This Amendment No. 6 amends (a) the Schedule 13D filed on December 3, 2008 (the “Initial Schedule 13D”) by Mehran Nia, Fariba Nia, and the Nia Living Trust Established September 2, 2004 (the “Reporting Persons”) relating to the common stock, par value $0.001 per share (the “Common Stock”) of U.S. Auto Parts Network, Inc., a Delaware corporation (the “Issuer”), (b) Amendment No. 1 to the Initial Schedule 13D, filed by the Reporting Persons on October 7, 2009, (c) Amendment No. 2 to the Initial Schedule 13D, filed by the Reporting Persons on October 14, 2009, (d) Amendment No. 3 to the Initial Schedule 13D, filed by the Reporting Persons on July 31, 2014 and (e) Amendment No. 4 to the Initial Schedule 13D, filed by the Reporting Persons on May 5, 2015 and (f) Amendment No. 5 to the Initial Schedule 13D, filed by the Reporting Persons on June 12, 2018 (collectively, the “Previous Amendments”).  Except as set forth below, all Items of the Initial Schedule 13D, as amended by the Previous Amendments, remain unchanged. All capitalized terms not otherwise defined herein shall have the meanings ascribed to such terms in the Initial Schedule 13D or the Previous Amendments, as applicable.

Item 4.
Purpose of Transaction.

Item 4 is hereby amended by adding the following paragraphs:

On March 25, 2013, the Reporting Person purchased an aggregate of 1,034,482 shares of Series A Convertible Preferred Stock, par value $0.001 per share (the “Series A Preferred Stock”).

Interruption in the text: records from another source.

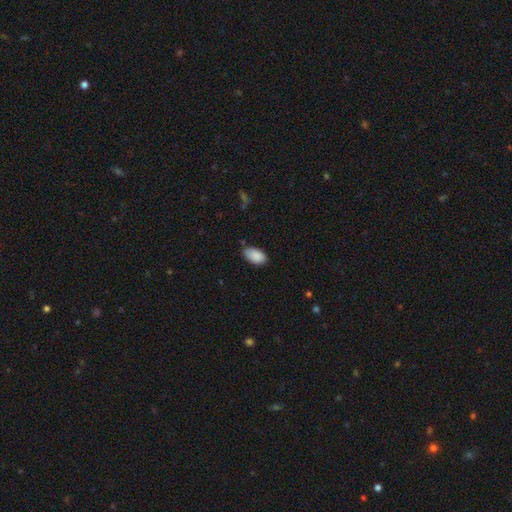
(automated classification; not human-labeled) This is clearly a smooth galaxy (89%). How rounded: clearly in between (94%). Merging: likely none (69%).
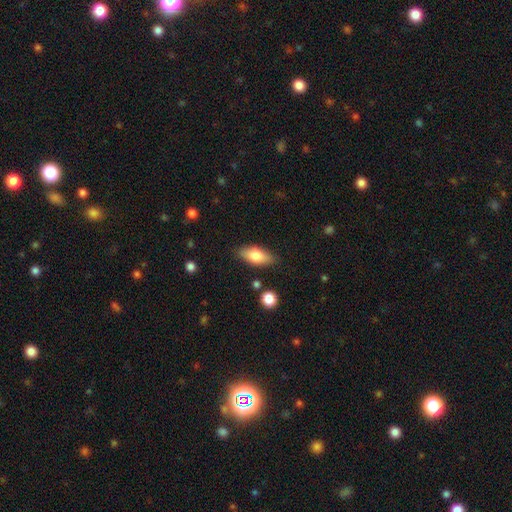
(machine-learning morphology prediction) Smooth or featured?
  - smooth: 75% *
  - featured or disk: 19%
  - star or artifact: 7%
How rounded?
  - in between: 82% *
  - cigar-shaped: 14%
  - round: 4%
Merging?
  - none: 83% *
  - minor disturbance: 12%
  - major disturbance: 3%
  - merger: 2%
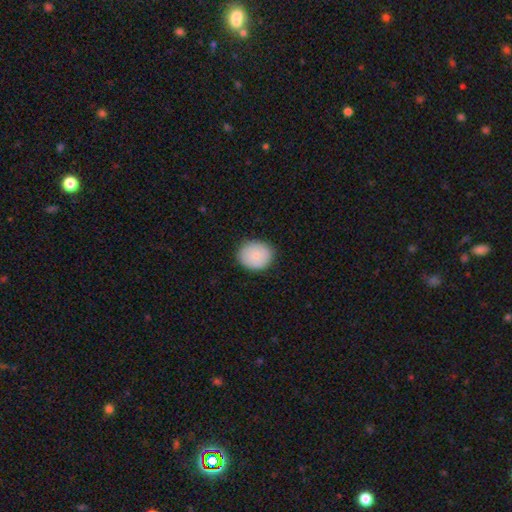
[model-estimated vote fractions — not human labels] Overall: smooth (80%). How rounded: round (67%; in between 32%). Merging: none (85%).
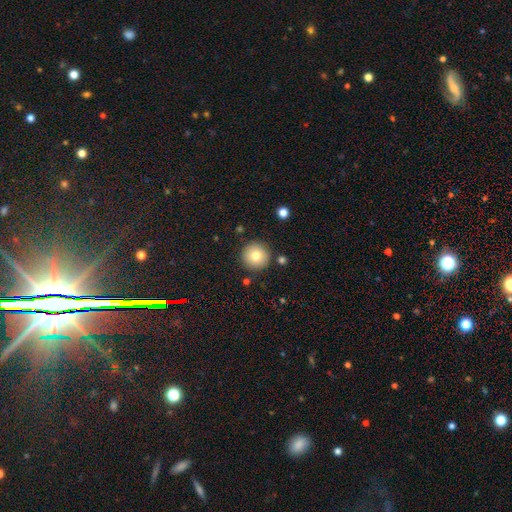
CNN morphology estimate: type=smooth (78%); roundness=round (96%); merging=none (88%).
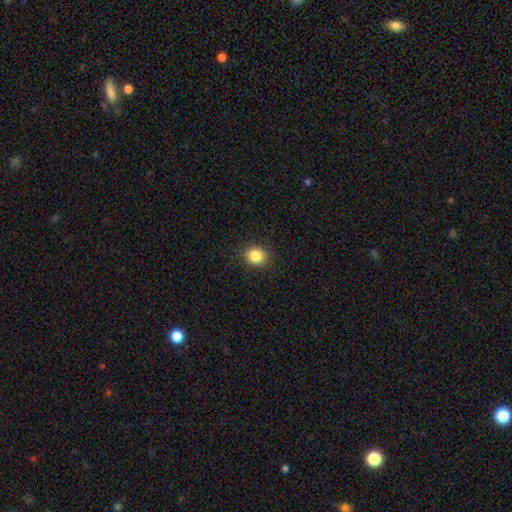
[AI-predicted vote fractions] Smooth or featured? Predicted: smooth (p=0.85). How rounded? Predicted: round (p=0.72). Merging? Predicted: none (p=0.90).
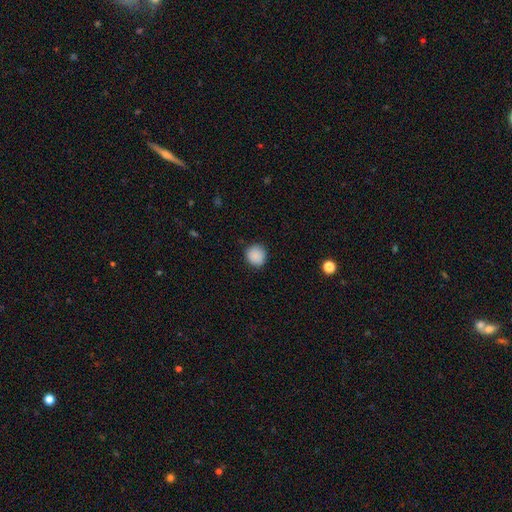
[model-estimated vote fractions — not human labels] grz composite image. It shows a smooth galaxy with no disk features (88%) that is round (90%). Merging: none (87%).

On June 19, 2020, each outstanding share of the Series A Preferred Stock automatically converted to one share of the Common Stock of the Company, pursuant to Section 4 of the Certificate Of Designation, Preferences and Rights of the Series A Convertible Preferred Stock, dated as of March 25, 2013. Prior to the conversion, the Living Trust held 1,034,482 shares of the Series A Preferred Stock. As a result of the automatic conversion, all of the shares of Series A Preferred Stock held by the Living Trust converted into an aggregate of 1,034,482 shares of the Company’s Common Stock.

Item 5.
Interest in Securities of the Issuer.

The aggregate percentage reported by each Reporting Person is based upon 37,169,327 shares of Common Stock outstanding and 2,620,687 shares of Series A Convertible Preferred outstanding as of March 25, 2020, as reported in U.S. Auto Parts Network, Inc.’s Proxy Statement on Schedule 14A filed on April 27, 2020, totaling 39,790,014 shares on an as-converted basis.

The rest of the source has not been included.